***** Extract provided *****
2.3.3. cuFFT Library

  • User-specified routines can now operate directly on cuFFT input or output data. The new cufftXt*Callback() APIs are used to specify which user-defined routines will be called when each data point is loaded or stored by the cuFFT kernels, potentially reducing the overall number of accesses to device memory.
  • Starting with cuFFT in CUDA 6.5, single 2D or 3D FFTs on multiple GPUs can be performed without the need for transposing data between successive FFTs. In prior releases it was necessary to transpose the data before performing a second FFT on multiple GPUs.

2.3.4. cuSPARSE Library

  • The cuSPARSE Library added two new routines that support the BSR format, cusparse<T>bsrmm() and cusparse<T>bsrsm(), which are respectively the multiplication of a matrix in BSR format by a dense matrix, and the solve of a triangular matrix in BSR format against multiple right-hand sides.

3. Unsupported Features

The following features are officially unsupported in the current release. Developers must employ alternative solutions to these features in their software.

Windows XP 64-bit Edition Support
With this release, CUDA no longer supports the 64-bit version of the Windows XP operating system, although CUDA on the 32-bit version of Windows XP is still supported. We recommend that developers and users of the 64-bit version of Windows XP migrate to Windows 7 or Windows 8.1, which are supported in the current and future CUDA releases.
Windows Vista Support
This CUDA release no longer supports the Windows Vista operating system. We recommend that users and developers migrate to Windows 7 or Windows 8.1, which are supported in the current and future releases.
Windows Server 2012 Support
CUDA on the Windows Server 2012 operating system is not supported in this CUDA release. We recommend that users and developers migrate to Windows Server 2012 R2, which is supported in the current and future releases.
(Linux) Support for 32-bit Applications on x86-based Linux Distributions
Several portions of the CUDA Toolkit are no longer available for developing 32-bit applications on x86-based Linux distributions:
  • .deb installer packages for 32-bit CUDA Toolkit components
  • CUDA Toolkit scientific libraries, including cuBLAS, cuSPARSE, cuFFT, cuRAND, and NPP
  • Thrust
  • Quadro and Tesla products
  • Tesla (sm_1x) and Fermi (sm_2x) architectures
  • CUDA Samples
The above list also applies to 32-bit components and 32-bit rpm/deb packages on 64-bit x86-based Linux distributions. The 64-bit components are unaffected by these changes.
***** Data shown *****
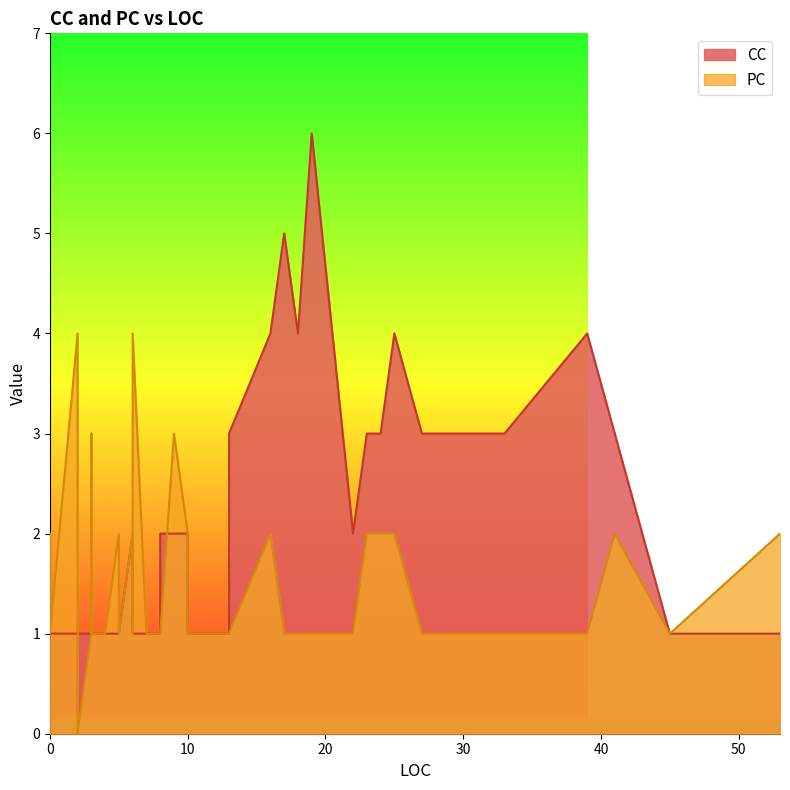

Rank the series at 17 from highest to lowest value.

CC, PC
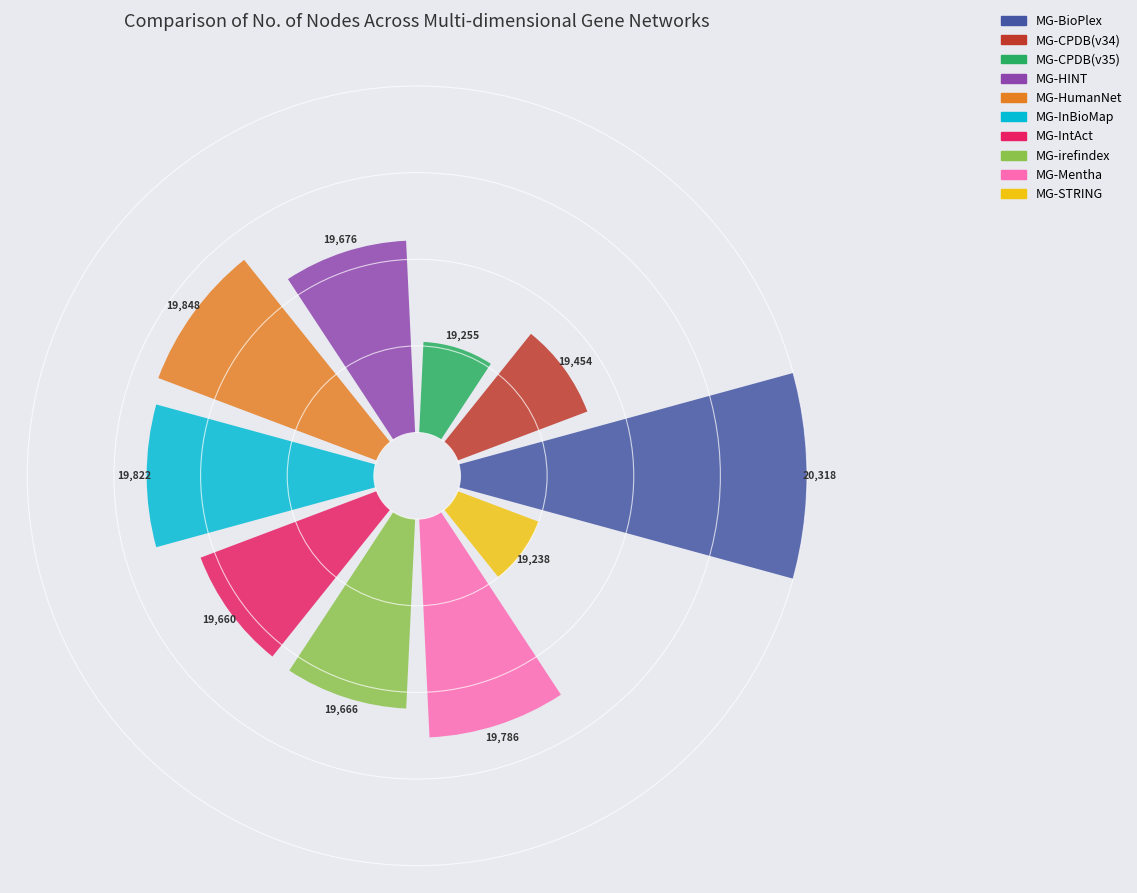

Does any single category account for the majority?

No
*****
Activity 1: According to the CUDA release notes above, which operating system should users of Windows Server 2012 migrate to?
Activity 2: Do the CUDA release notes above agree with each of these statements? (a) This CUDA release still supports CUDA on the 32-bit version of Windows XP. (b) Before CUDA 6.5, performing 2D or 3D FFTs on multiple GPUs required no transposing of data. (c) The changes to 32-bit support on x86-based Linux distributions also affect the 64-bit components.

Task output 1: Windows Server 2012 R2

Task output 2:
(a) Yes: "although CUDA on the 32-bit version of Windows XP is still supported"
(b) No: "In prior releases it was necessary to transpose the data before performing a second FFT on multiple GPUs."
(c) No: "The 64-bit components are unaffected by these changes."